EXERCISE INSTRUCTIONS:
1. Answer these questions using the text on central nervous system cancer burden in the US:
(a) In which two age groups did age-specific DALY rates peak?
(b) Which group had the highest DALY rate per 100 000 population, and what was that rate?
(c) Which census division tended to have lower incidence, DALY, and mortality rates?
2. In the text on central nervous system cancer burden in the US, shorten the paragraph that begins "The distribution of measures across the age groups" and keep its main facts.
3. Reproduce the part of the text on central nervous system cancer burden in the US that opens with the words containing "The age-specific mortality" and closes with "narrowed. (Figure 3).".

TEXT:
Age- and Sex-Stratified Trends of Central Nervous System Cancer Burden in the USIncidence (A),disability-adjusted life-years (DALYs) (B), death count (C), and rates per 100 000 population by sex and age, 2021. Error bars indicate 95% uncertainty intervals.
A bimodal peak pattern was observed in age-specific DALY rates, with peaks in the 5- to 9-year and 70- to 74-year age group (Figure 3). The difference between male and female rates was insignificant up to the 10- to 14-year age group, after which sex differences widened with age. The highest DALY rate per 100 000 population was observed in males aged 70 to 74 years (516.96; 95% UI, 491.24-539.07), which significantly exceeded the corresponding rate in females (342.10; 95% UI, 310.44-361.34). Following this secondary peak, the rates for both sexes and the difference between them decreased with age.
The age-specific mortality trend mirrored that of incidence, with rates increasing with age. A slight increase was noted in the 5- to 9-year and 10- to 14-year age groups. Male mortality rates were significantly higher than female mortality rates from age 30 years to 95 years and older, after which the difference narrowed. (Figure 3).
The distribution of measures across the age groups changed over time. From 1990 to 2021, DALY and mortality rates decreased significantly across all age groups under 70 to 74 years. In older age groups, the rates were initially lower in 1990 and 1995 but increased over time, reflecting an evolving demographic impact on the disease burden.
CNS Cancer Patterns With SDI
Epidemiological measures for 2021 were plotted against the SDI of the US and individual states to analyze the correlation. The incidence rates (ρ = −0.2683) approached significance (P = .05) (Figure 4A). Both DALY (ρ = −0.6860; P < .001) and mortality (ρ = −0.6391; P < .001) rates showed a significant negative correlation with SDI. The pattern for DALYs can be attributed to YLLs (ρ = −0.6929; P < .001) as opposed to YLDs (ρ = −0.0412; P = .77). States in the South Atlantic division, including Florida and Georgia, tended to have lower incidence, DALY, and mortality rates. Comparatively, states in the West North Central division, such as Nebraska and Kansas, had higher rates than states with similar SDI values.

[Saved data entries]
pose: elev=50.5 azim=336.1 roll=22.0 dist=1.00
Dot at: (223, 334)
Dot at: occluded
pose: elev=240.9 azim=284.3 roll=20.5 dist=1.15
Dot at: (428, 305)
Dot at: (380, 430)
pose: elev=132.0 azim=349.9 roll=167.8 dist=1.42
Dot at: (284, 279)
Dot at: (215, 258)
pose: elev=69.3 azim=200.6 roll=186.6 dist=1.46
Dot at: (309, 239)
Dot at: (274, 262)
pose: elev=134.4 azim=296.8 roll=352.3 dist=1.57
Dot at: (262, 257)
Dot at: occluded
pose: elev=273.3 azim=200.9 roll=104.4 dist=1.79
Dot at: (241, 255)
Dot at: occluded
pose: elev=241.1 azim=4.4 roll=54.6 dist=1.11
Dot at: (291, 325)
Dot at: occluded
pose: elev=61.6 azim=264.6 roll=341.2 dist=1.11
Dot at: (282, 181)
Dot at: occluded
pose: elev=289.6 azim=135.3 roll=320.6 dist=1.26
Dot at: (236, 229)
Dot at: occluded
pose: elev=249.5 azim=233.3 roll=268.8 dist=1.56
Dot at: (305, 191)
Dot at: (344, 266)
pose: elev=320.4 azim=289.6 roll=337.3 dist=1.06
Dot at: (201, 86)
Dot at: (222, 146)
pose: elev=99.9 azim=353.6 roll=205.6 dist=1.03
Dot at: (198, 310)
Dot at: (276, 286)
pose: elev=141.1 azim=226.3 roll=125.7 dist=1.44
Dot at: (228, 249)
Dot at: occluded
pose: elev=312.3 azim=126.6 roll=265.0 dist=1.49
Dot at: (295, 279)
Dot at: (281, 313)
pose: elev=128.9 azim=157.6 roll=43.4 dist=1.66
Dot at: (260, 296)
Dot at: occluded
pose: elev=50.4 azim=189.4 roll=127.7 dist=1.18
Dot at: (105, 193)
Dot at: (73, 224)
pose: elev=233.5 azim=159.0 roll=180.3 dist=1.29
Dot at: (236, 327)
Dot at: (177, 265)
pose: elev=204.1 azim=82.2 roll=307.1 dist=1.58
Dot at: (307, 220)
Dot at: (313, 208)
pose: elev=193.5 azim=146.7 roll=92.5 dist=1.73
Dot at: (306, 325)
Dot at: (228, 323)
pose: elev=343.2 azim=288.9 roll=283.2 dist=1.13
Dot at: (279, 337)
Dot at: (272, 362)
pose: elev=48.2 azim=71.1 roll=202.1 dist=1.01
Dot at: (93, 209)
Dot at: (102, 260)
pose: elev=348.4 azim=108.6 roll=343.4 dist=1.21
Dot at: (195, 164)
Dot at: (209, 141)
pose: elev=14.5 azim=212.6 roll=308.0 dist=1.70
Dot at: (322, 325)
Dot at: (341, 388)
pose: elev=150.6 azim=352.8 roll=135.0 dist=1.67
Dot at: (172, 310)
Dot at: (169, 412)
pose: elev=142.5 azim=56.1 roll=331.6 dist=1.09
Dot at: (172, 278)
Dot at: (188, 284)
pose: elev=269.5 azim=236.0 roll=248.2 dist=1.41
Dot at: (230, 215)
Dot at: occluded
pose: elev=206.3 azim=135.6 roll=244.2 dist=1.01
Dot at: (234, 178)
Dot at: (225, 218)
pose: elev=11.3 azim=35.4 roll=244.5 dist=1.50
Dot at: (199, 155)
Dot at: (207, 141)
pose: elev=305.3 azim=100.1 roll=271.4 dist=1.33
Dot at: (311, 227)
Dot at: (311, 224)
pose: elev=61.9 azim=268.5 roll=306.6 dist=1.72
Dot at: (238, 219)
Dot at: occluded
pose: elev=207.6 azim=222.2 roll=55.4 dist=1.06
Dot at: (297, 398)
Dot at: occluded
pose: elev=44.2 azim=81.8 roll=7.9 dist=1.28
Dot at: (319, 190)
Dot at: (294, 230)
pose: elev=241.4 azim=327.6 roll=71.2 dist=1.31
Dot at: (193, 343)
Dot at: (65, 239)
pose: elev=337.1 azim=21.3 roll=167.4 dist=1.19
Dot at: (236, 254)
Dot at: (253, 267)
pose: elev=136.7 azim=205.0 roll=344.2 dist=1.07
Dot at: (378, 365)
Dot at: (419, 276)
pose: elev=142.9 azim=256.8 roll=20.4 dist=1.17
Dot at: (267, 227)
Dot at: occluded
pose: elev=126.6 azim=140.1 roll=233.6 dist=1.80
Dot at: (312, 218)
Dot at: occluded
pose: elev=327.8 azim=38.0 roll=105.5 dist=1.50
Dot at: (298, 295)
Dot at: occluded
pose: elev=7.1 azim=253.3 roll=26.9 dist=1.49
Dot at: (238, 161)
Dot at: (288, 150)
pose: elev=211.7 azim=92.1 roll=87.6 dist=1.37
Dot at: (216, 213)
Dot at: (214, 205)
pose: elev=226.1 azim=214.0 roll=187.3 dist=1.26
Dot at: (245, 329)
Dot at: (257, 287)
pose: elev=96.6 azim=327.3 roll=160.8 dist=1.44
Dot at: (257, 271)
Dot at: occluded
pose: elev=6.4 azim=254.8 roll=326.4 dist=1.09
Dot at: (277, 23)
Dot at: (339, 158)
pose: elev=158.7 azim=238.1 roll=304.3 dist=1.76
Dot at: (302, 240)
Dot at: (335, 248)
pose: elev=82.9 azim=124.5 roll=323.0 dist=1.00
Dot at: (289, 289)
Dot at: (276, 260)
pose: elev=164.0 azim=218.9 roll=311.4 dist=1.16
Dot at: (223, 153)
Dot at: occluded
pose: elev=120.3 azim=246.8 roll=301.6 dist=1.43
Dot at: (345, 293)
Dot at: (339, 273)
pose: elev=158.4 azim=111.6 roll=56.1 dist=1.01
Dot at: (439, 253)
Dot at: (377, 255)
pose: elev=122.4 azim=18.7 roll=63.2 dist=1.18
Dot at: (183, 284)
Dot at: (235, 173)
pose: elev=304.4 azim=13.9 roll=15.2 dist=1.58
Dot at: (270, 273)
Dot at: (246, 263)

OUTPUTS IN ORDER:
1.
(a) The 5- to 9-year and 70- to 74-year age groups.
(b) Males aged 70 to 74 years, at 516.96 (95% UI, 491.24-539.07).
(c) The South Atlantic division, including Florida and Georgia.

2. Between 1990 and 2021, DALY and mortality rates fell significantly in every age group under 70 to 74 years. In older age groups, rates were lower in 1990 and 1995 but rose over time. This reflects a shifting demographic impact on the disease burden.

3.
The age-specific mortality trend mirrored that of incidence, with rates increasing with age. A slight increase was noted in the 5- to 9-year and 10- to 14-year age groups. Male mortality rates were significantly higher than female mortality rates from age 30 years to 95 years and older, after which the difference narrowed. (Figure 3).